The very first sentence of the impact assessment for this Bill, under the heading,

“What is the problem under consideration?”,


speaks of too many offenders

“not serving a sentence that reflects the severity of their crime”.

Tell that to the remaining 1,722 IPP prisoners never yet released from their sentences—sentences which, by definition, were imposed before 2012, when the whole discredited IPP regime was abolished by LASPO, although, alas, only prospectively, not retrospectively.

Of those 1,722 prisoners—these figures come from June of this year—96% have passed their tariff expiry date and 555 have served over 10 years beyond their tariff term, which is the term specified, in the words of the impact assessment, to reflect

“the severity of their crime.”

Astonishingly, of those, 207 have actually got a tariff term of less than two years. Are these not appalling figures?  Indeed, many of them have served well beyond the statutory maximum determinate sentence for their offences.  Frankly, this is a system of preventive detention which some know effectively as internment.

That is not the end of the problem because in addition there are now in prison a further 1,332 IPP prisoners recalled under the licence provisions; therefore, making more than 3,000 IPP prisoners still incarcerated in our prisons. Recalls are a growing problem. The number is increasing year on year. The great majority are not for further offending but rather for often comparatively minor non-compliance with release conditions, such as not giving their correct or up-to-date address—and they do not always find that easy—or for mental health reasons.

All these IPP prisoners, whether never yet released or recalled, have to discharge that most difficult of burdens to prove for release that they would then be safe. In the meantime, they and their families live in a Kafkaesque world of uncertainty, hopelessness and despair.

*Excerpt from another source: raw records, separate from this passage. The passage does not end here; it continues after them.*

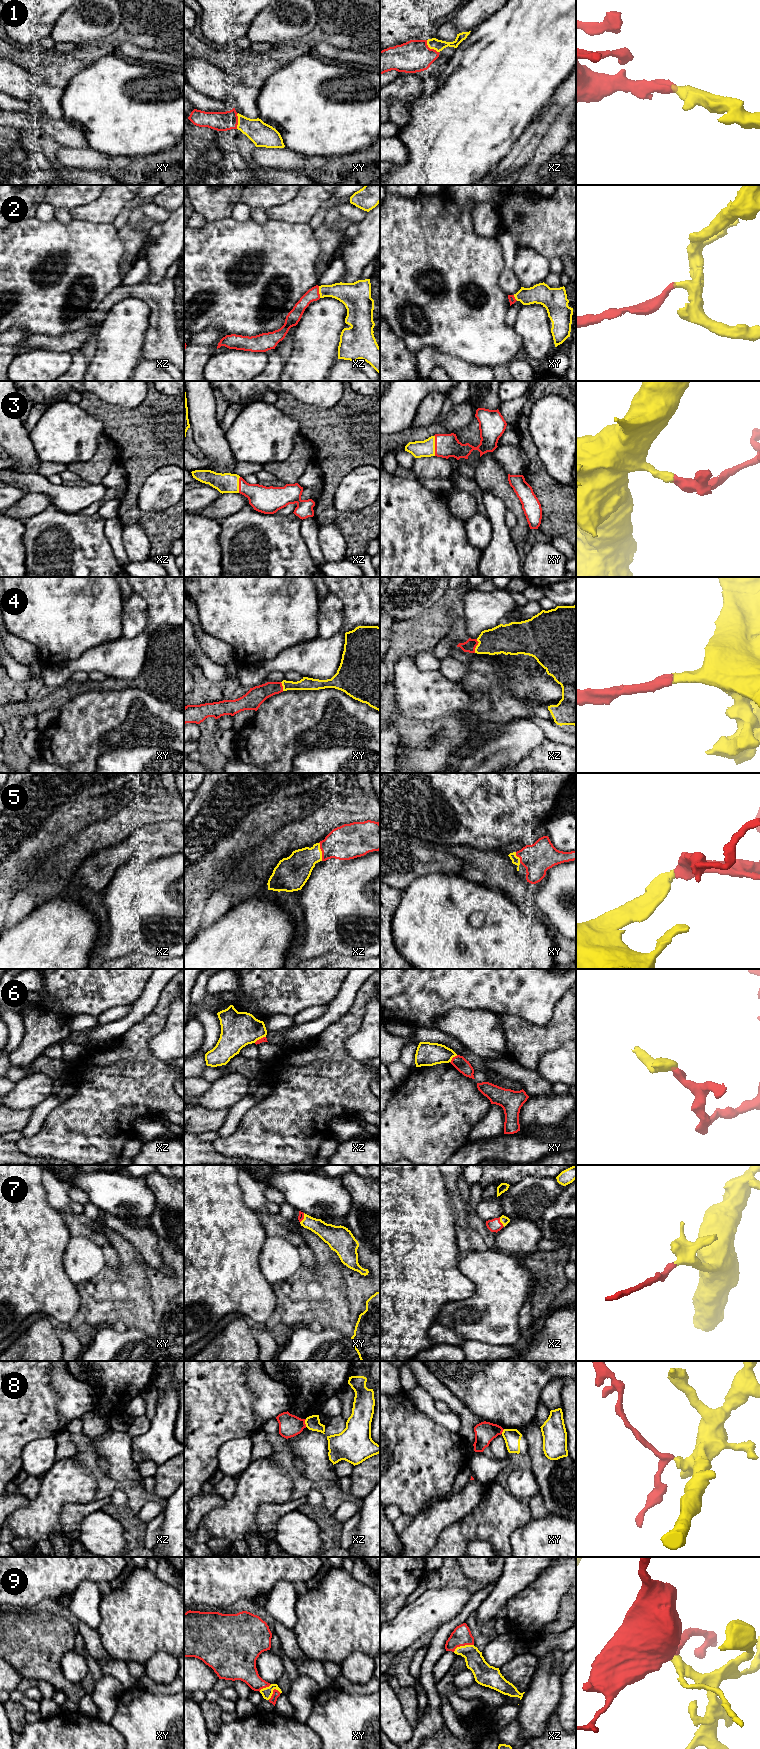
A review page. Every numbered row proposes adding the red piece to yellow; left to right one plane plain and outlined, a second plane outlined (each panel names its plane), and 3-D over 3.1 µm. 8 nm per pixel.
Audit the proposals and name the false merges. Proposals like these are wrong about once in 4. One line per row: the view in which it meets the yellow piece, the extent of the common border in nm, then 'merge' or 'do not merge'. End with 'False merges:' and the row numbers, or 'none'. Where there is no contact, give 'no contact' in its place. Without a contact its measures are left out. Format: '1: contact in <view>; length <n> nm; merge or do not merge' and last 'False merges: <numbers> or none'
1: contact in xz; length 140 nm; merge
2: contact in xz; length 100 nm; merge
3: contact in xy; length 170 nm; merge
4: contact in xz; length 110 nm; merge
5: contact in xz; length 150 nm; merge
6: contact in xy; length 90 nm; do not merge
7: contact in xz; length 90 nm; merge
8: contact in xz; length 60 nm; do not merge
9: contact in xz; length 180 nm; merge
False merges: 6, 8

It is small wonder that there have been many suicides among this population: twice as many IPPs even than ordinary life sentence prisoners. It is self-harm. It is also small wonder that Justice Ministers past—Tories such as the noble and learned Lord, Lord Clarke of Nottingham, and Michael Gove—have recognised the manifest injustice of all this and called for reform. Indeed, on 31 July I hope at least some noble Lords read Matthew Parris, who devoted his whole column to urging the Government to have the political will—as he put it, the guts—finally to deal with the gross injustices that these prisoners continue to suffer. We cannot afford to miss this opportunity at long last to do something for this cohort.